[What the task asks] Convert the text of all the entries below into a Markdown table with the columns No. and Text. Put each nonblank line in its own row with a consecutive row number, and leave out the pictures.

=== Section Start ===

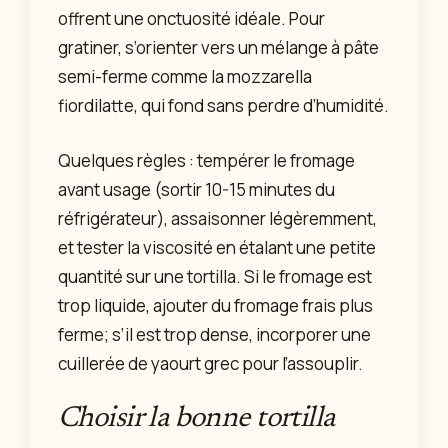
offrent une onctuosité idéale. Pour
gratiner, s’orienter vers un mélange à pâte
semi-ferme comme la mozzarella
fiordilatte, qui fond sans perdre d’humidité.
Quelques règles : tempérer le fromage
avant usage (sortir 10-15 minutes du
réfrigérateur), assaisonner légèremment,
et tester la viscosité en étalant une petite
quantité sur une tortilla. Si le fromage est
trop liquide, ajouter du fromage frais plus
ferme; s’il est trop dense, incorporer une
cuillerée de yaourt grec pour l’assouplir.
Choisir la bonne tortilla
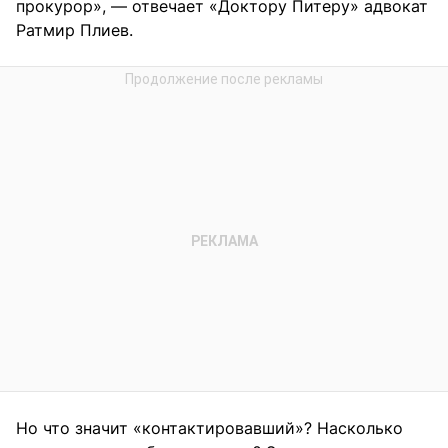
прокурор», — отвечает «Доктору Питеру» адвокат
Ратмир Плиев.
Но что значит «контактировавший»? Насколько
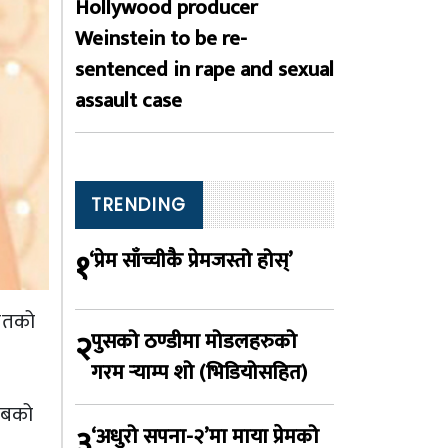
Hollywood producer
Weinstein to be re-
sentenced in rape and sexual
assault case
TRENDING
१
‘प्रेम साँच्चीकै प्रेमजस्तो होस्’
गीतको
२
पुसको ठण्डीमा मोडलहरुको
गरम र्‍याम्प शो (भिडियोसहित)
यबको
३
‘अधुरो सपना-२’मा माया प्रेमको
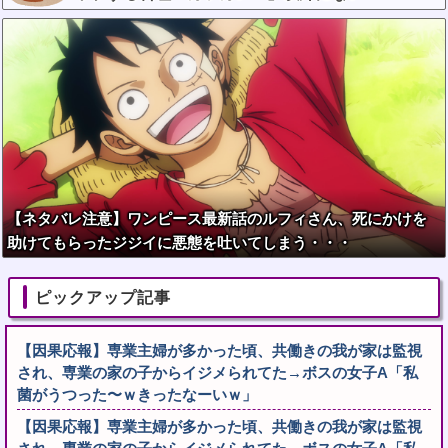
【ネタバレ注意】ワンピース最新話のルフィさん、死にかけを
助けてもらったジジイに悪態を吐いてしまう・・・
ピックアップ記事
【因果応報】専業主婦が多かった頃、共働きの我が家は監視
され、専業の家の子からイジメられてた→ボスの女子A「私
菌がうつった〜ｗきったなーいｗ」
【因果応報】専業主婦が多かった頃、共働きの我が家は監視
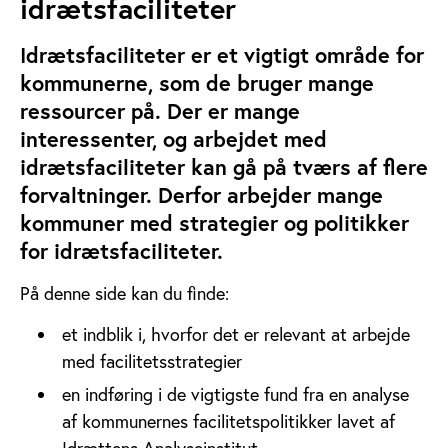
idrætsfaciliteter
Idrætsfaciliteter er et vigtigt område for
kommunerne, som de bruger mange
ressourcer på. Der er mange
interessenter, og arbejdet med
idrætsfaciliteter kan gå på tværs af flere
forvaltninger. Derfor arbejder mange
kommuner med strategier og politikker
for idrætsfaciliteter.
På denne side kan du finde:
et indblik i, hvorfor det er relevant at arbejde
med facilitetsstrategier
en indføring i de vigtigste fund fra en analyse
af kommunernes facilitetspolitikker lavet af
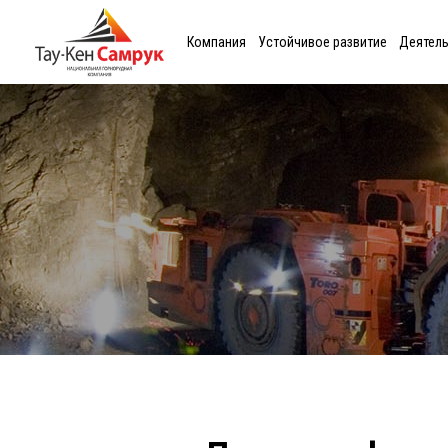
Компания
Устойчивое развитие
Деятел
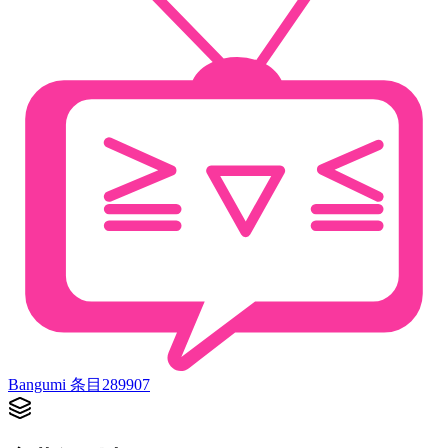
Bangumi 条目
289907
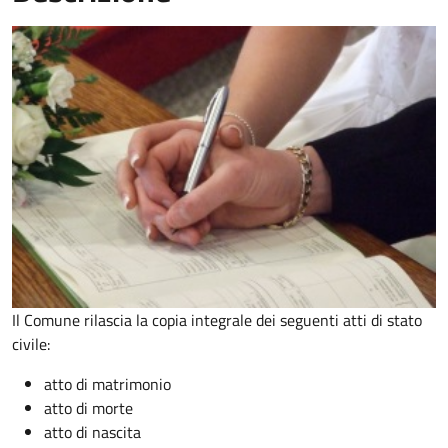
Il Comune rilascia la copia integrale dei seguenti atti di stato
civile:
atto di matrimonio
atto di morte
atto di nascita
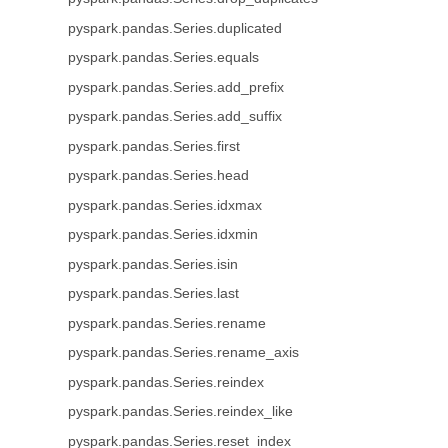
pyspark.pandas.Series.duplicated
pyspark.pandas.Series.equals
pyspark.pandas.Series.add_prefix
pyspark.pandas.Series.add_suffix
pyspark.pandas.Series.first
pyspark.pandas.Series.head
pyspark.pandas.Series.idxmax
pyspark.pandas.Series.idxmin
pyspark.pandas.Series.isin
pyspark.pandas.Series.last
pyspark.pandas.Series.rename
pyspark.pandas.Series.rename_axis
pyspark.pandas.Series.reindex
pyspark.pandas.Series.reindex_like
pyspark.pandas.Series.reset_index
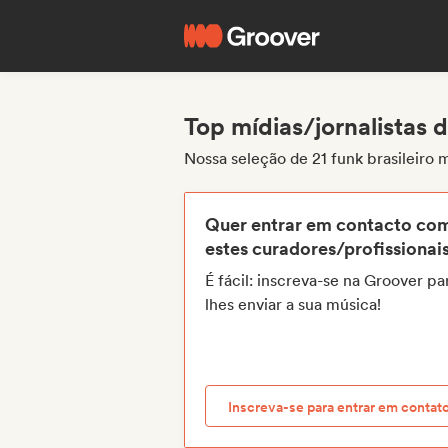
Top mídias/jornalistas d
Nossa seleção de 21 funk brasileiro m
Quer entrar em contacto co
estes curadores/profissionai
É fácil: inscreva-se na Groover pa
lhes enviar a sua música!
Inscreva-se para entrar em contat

=== Section End ===

[Your response]
| No. | Text |
|---|---|
| 1 | offrent une onctuosité idéale. Pour |
| 2 | gratiner, s’orienter vers un mélange à pâte |
| 3 | semi-ferme comme la mozzarella |
| 4 | fiordilatte, qui fond sans perdre d’humidité. |
| 5 | Quelques règles : tempérer le fromage |
| 6 | avant usage (sortir 10-15 minutes du |
| 7 | réfrigérateur), assaisonner légèremment, |
| 8 | et tester la viscosité en étalant une petite |
| 9 | quantité sur une tortilla. Si le fromage est |
| 10 | trop liquide, ajouter du fromage frais plus |
| 11 | ferme; s’il est trop dense, incorporer une |
| 12 | cuillerée de yaourt grec pour l’assouplir. |
| 13 | Choisir la bonne tortilla |
| 14 | прокурор», — отвечает «Доктору Питеру» адвокат |
| 15 | Ратмир Плиев. |
| 16 | Но что значит «контактировавший»? Насколько |
| 17 | Hollywood producer |
| 18 | Weinstein to be re- |
| 19 | sentenced in rape and sexual |
| 20 | assault case |
| 21 | TRENDING |
| 22 | १ |
| 23 | ‘प्रेम साँच्चीकै प्रेमजस्तो होस्’ |
| 24 | गीतको |
| 25 | २ |
| 26 | पुसको ठण्डीमा मोडलहरुको |
| 27 | गरम र्‍याम्प शो (भिडियोसहित) |
| 28 | यबको |
| 29 | ३ |
| 30 | ‘अधुरो सपना-२’मा माया प्रेमको |
| 31 | 【ネタバレ注意】ワンピース最新話のルフィさん、死にかけを |
| 32 | 助けてもらったジジイに悪態を吐いてしまう・・・ |
| 33 | ピックアップ記事 |
| 34 | 【因果応報】専業主婦が多かった頃、共働きの我が家は監視 |
| 35 | され、専業の家の子からイジメられてた→ボスの女子A「私 |
| 36 | 菌がうつった〜ｗきったなーいｗ」 |
| 37 | 【因果応報】専業主婦が多かった頃、共働きの我が家は監視 |
| 38 | idrætsfaciliteter |
| 39 | Idrætsfaciliteter er et vigtigt område for |
| 40 | kommunerne, som de bruger mange |
| 41 | ressourcer på. Der er mange |
| 42 | interessenter, og arbejdet med |
| 43 | idrætsfaciliteter kan gå på tværs af flere |
| 44 | forvaltninger. Derfor arbejder mange |
| 45 | kommuner med strategier og politikker |
| 46 | for idrætsfaciliteter. |
| 47 | På denne side kan du finde: |
| 48 | et indblik i, hvorfor det er relevant at arbejde |
| 49 | med facilitetsstrategier |
| 50 | en indføring i de vigtigste fund fra en analyse |
| 51 | af kommunernes facilitetspolitikker lavet af |
| 52 | Компания |
| 53 | Устойчивое развитие |
| 54 | Деятел |
| 55 | Bangumi 条目 |
| 56 | 289907 |
| 57 | Il Comune rilascia la copia integrale dei seguenti atti di stato |
| 58 | civile: |
| 59 | atto di matrimonio |
| 60 | atto di morte |
| 61 | atto di nascita |
| 62 | pyspark.pandas.Series.duplicated |
| 63 | pyspark.pandas.Series.equals |
| 64 | pyspark.pandas.Series.add_prefix |
| 65 | pyspark.pandas.Series.add_suffix |
| 66 | pyspark.pandas.Series.first |
| 67 | pyspark.pandas.Series.head |
| 68 | pyspark.pandas.Series.idxmax |
| 69 | pyspark.pandas.Series.idxmin |
| 70 | pyspark.pandas.Series.isin |
| 71 | pyspark.pandas.Series.last |
| 72 | pyspark.pandas.Series.rename |
| 73 | pyspark.pandas.Series.rename_axis |
| 74 | pyspark.pandas.Series.reindex |
| 75 | pyspark.pandas.Series.reindex_like |
| 76 | pyspark.pandas.Series.reset_index |
| 77 | Top mídias/jornalistas d |
| 78 | Nossa seleção de 21 funk brasileiro m |
| 79 | Quer entrar em contacto co |
| 80 | estes curadores/profissionai |
| 81 | É fácil: inscreva-se na Groover pa |
| 82 | lhes enviar a sua música! |
| 83 | Inscreva-se para entrar em contat |